How efficient is HDF5 for data retrieval as opposed to data storage?


#1

I would like to a keyed 500GB table into HDF5, and then then retrieve rows matching specific keys.

For an HDF5 file, items like all the data access uses an integer “row” number, so seems like I would have to implement a 'key to row number map" outside of HDF5.

Isn’t retrieval more efficient with a distributed system like Spark which uses HDFS?
UC Browser SHAREit


#2

Key / Value store in HDF5: depending on the underlying datatype you can choose to store your typed data in hyper cubes, or using OPAQUE datatype and get similar behavior to object stores[^1]. For the KEY component I suggest using a hash function murmur3 may be a choice, but when dealing with static dataset perfect hashing can be an option. The associative container stores the KEY / index pairs which you can retrieve from the dataset. Setting the chunk size is function of the access pattern, picking a right strategy can get you to near the throughput of the underlying filesystem.

If C++ is an option for you, you might be interested in checking out H5CPP a project that provides seamless non-intrusive persistence for linear algebra and some STL containers.
Currently stl::map or abseil not supported, but is on the horizon. The Gerd Heber and I put effort into the new improved documentation which you can check out here. Keep in mind this documentation may contain features I have not committed to the main branch.

If you are interested in the project and have questions, or need help with the example, feel free to shoot us a line.
Here are some hints: store keys in std::vector<std::string> in order, then keep them in memory. Their position encodes the location, use this to reacreate your hash-map.

This C++ library runs on serial and parallel filesystems, and if you are interested the performance difference between Hadoop and PVFS there is a study done. If I recall clicking OrangeFS 30% above of HADOOP on the same platform. I personally measured 3GB/sec /node on AWS EC2 based cluster on 25MB/sec fabric upto 100GB/sec throughput.

As for Hadoop or Spark: they not more efficient, only different. With complex distributed systems the throughput maybe limited by the interconnect, available computational power, and memory.
For example CPU maybe used to compress data, to use available bandwidth better at the cost of increased computation. In other words you are always moving on a trade off curve, casting it into a convex problem and solving it you can answer the question of efficiency for a given set of paramters.

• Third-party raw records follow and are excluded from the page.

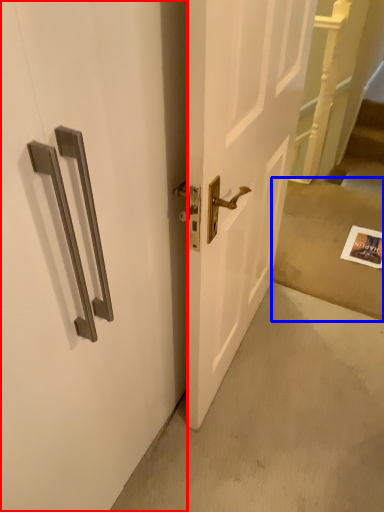
Question: Which object appears closest to the camera in this image, door (highlighted by a red box) or concrete (highlighted by a blue box)?

Choices:
 (A) door
 (B) concrete

Answer: (A)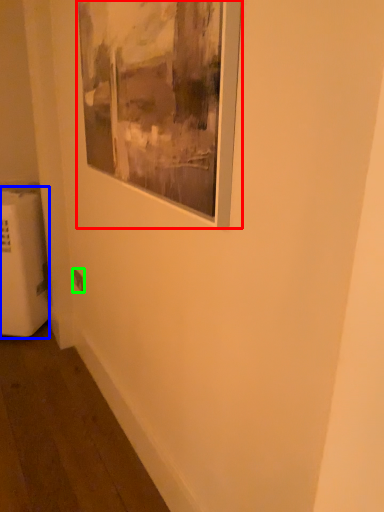
Question: Considering the real-world distances, which object is farthest from picture frame (highlighted by a red box)? radiator (highlighted by a blue box) or electric outlet (highlighted by a green box)?

Choices:
 (A) radiator
 (B) electric outlet

Answer: (A)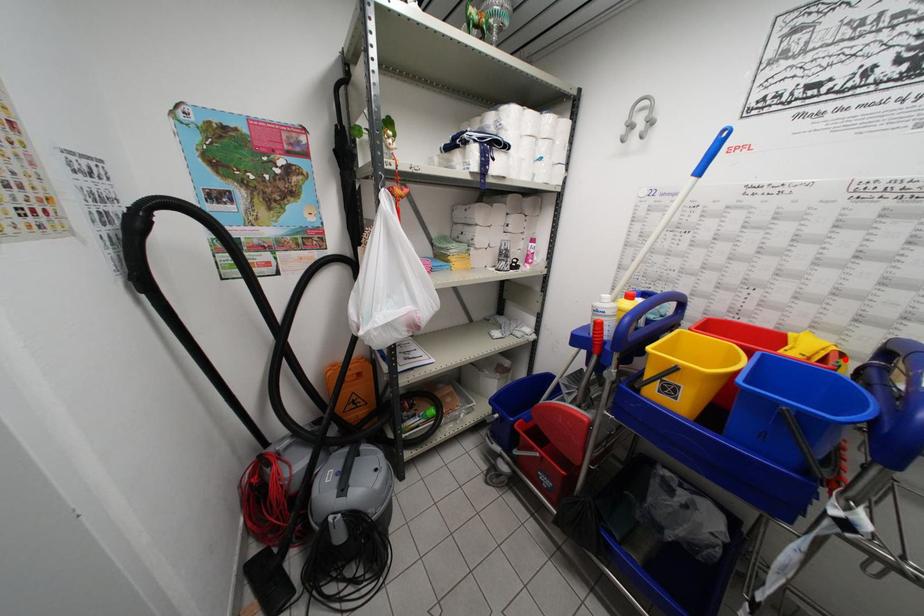
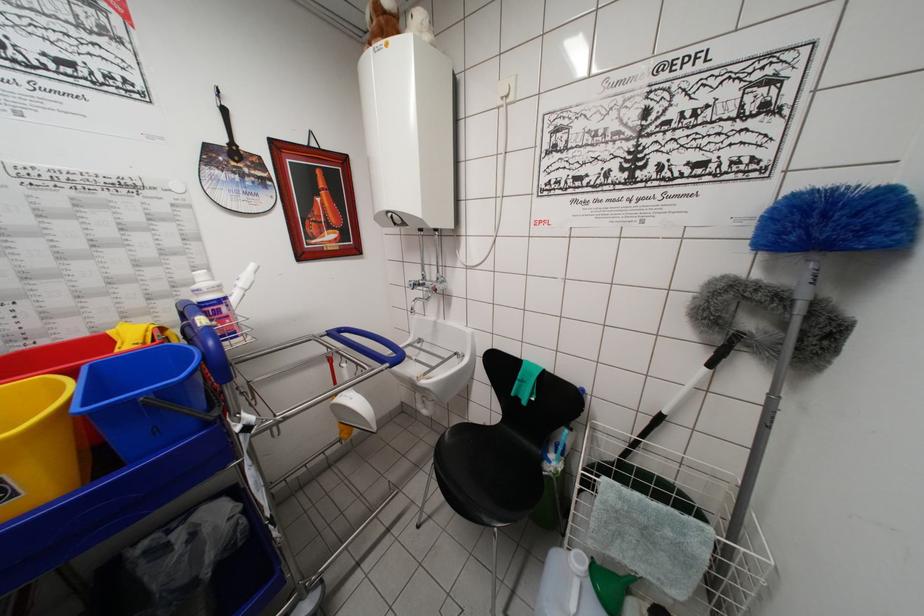
Locate, in the second image, the point that corresponds to the highlighted location in the first image.

(165, 333)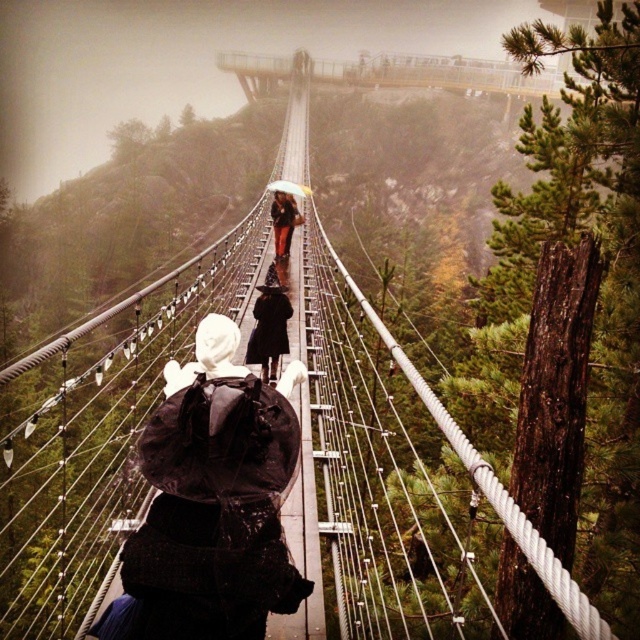
You are standing on the suspension bridge and notice the black matte coat at center. Based on its position, can you determine if it is closer to the camera or the distant viewing platform?

The black matte coat at center is located at point coordinates that are closer to the camera than the distant viewing platform, so it is closer to the camera.

Based on the photo, you are a photographer standing on the suspension bridge and want to take a photo of the two people wearing the black matte coat at center and dark brown leather jacket at center. Which clothing item is more suitable to be in the foreground to emphasize its details?

The black matte coat at center is smaller than the dark brown leather jacket at center, so to emphasize details, the smaller black matte coat at center should be placed in the foreground because smaller objects can be focused on more clearly when closer to the camera.

You are standing at the starting point of the suspension bridge and see two points marked on the bridge. The first point is at coordinates point (417, 77) and the second point is at point (285, 221). If you were to walk towards the distant viewing platform, which point would you encounter first?

You would encounter point (285, 221) first because it is ahead of point (417, 77) along the bridge path.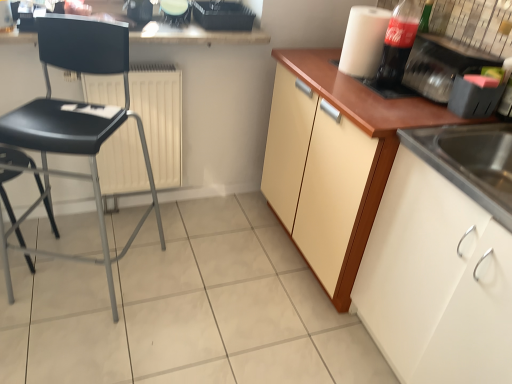
Locate an element on the screen. The width and height of the screenshot is (512, 384). free space that is to the left of translucent plastic bottle at upper right is located at coordinates (339, 82).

[^1]: actually you can take it a notch higher by storing data directly in chunks, at the cost of either you have to provide custom filter to other HDF5 based systems or only you can read the data back

Hope it helps,
steven


#3

Yes using HDFS can be more efficient
But to make it more efficient best case can be by using Hive over HDFS because Map reduce do not provide any default way to separate data by key. If you want to separate data by key you need to code for it. shareit app vidmate


#4

The Industry Foundation Classes (IFC) are a prevalent data model in which Building Information Models can be exchanged, typically with a file-based nature. Processing the full extent of these models can be time-consuming. Considering the multi-disciplinary nature of the construction industry, stakeholders will typically only be interested in a small subset, depending on the purpose of the exchange.

Vivatv Cyberflix


#6

A “keyed 500GB table” does not say how many rows do you have in your table… This info could help getting you the best option. For instance, you might organize your file with two datasets, on keys and one row. If the keys can fit in memory, then load the keys into an unordered_map (the choice of the hashing function depends on the key) when opening the file. The map will then serve as your lookup table for the values. If the keys cannot fit in memory, then maybe a DMBS such as SQLite is a better solution, e.g. with a side-car file for the indexes. A file that you can always rebuild from the data if it’s missing.